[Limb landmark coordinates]
Content starts
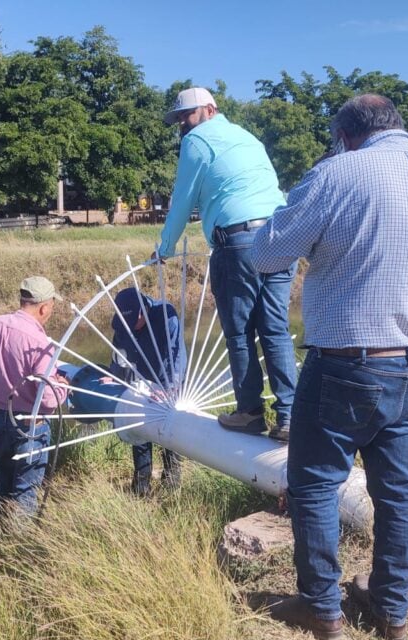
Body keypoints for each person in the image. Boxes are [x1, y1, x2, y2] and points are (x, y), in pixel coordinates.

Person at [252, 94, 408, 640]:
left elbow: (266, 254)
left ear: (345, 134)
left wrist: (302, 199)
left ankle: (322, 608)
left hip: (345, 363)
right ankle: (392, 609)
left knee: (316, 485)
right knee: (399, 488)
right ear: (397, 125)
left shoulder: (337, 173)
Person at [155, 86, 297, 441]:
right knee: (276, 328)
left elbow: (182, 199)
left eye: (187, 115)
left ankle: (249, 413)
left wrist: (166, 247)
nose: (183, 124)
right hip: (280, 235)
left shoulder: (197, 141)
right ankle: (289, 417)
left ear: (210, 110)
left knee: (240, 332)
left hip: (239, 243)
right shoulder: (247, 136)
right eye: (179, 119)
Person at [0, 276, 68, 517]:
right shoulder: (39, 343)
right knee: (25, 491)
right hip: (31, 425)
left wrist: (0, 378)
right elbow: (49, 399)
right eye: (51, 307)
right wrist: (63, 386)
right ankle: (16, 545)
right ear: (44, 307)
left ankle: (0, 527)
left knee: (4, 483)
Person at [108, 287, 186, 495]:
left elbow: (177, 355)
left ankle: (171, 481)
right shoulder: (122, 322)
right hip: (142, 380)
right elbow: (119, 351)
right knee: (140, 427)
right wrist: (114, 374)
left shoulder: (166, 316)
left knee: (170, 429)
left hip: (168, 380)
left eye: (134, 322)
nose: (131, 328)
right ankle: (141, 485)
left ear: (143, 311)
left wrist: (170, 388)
Content ends
Content starts
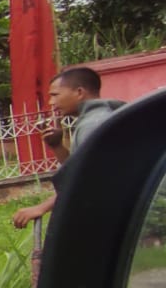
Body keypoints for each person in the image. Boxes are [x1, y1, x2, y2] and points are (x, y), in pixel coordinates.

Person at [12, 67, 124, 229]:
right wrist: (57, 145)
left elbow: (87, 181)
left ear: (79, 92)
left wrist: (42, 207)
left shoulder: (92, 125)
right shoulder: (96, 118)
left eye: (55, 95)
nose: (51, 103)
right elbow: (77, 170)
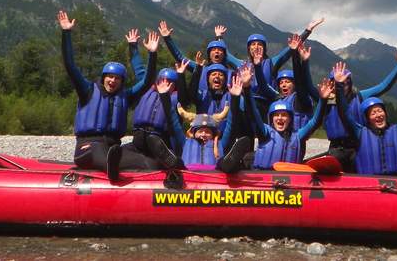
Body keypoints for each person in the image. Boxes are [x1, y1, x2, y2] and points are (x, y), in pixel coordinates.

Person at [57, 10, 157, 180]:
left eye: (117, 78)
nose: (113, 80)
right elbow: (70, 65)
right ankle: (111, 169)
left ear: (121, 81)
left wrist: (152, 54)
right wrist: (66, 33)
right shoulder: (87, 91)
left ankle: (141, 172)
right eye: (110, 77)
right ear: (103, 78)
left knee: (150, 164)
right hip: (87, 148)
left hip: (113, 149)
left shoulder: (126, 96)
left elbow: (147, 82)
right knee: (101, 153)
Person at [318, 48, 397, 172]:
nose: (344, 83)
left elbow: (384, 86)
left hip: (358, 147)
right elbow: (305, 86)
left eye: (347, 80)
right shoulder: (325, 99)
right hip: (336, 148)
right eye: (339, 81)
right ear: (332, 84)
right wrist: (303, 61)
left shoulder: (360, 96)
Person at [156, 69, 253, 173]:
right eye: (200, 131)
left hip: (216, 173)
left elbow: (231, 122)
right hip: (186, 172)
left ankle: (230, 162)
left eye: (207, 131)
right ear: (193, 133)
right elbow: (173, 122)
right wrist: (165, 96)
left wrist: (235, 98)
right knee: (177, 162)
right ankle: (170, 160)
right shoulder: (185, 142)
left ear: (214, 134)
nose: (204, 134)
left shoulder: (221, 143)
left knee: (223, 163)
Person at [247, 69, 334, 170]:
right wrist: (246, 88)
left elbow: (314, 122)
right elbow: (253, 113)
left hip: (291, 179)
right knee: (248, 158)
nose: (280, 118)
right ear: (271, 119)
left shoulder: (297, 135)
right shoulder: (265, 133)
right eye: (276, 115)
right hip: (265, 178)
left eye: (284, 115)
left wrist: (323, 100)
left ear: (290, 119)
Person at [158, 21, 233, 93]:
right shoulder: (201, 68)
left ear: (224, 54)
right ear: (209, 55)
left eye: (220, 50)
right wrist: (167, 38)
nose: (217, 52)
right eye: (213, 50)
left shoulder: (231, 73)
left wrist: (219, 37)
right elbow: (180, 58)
Content ends
Give back precisely the lines above that start at the line containing "right elbow: (119, 351)" and end at the line containing "left wrist: (170, 388)", inclusive. No other lines belong in the output.

• RESPONSE TO THIS TASK
right elbow: (119, 351)
right knee: (140, 427)
right wrist: (114, 374)
left shoulder: (166, 316)
left knee: (170, 429)
left hip: (168, 380)
left eye: (134, 322)
nose: (131, 328)
right ankle: (141, 485)
left ear: (143, 311)
left wrist: (170, 388)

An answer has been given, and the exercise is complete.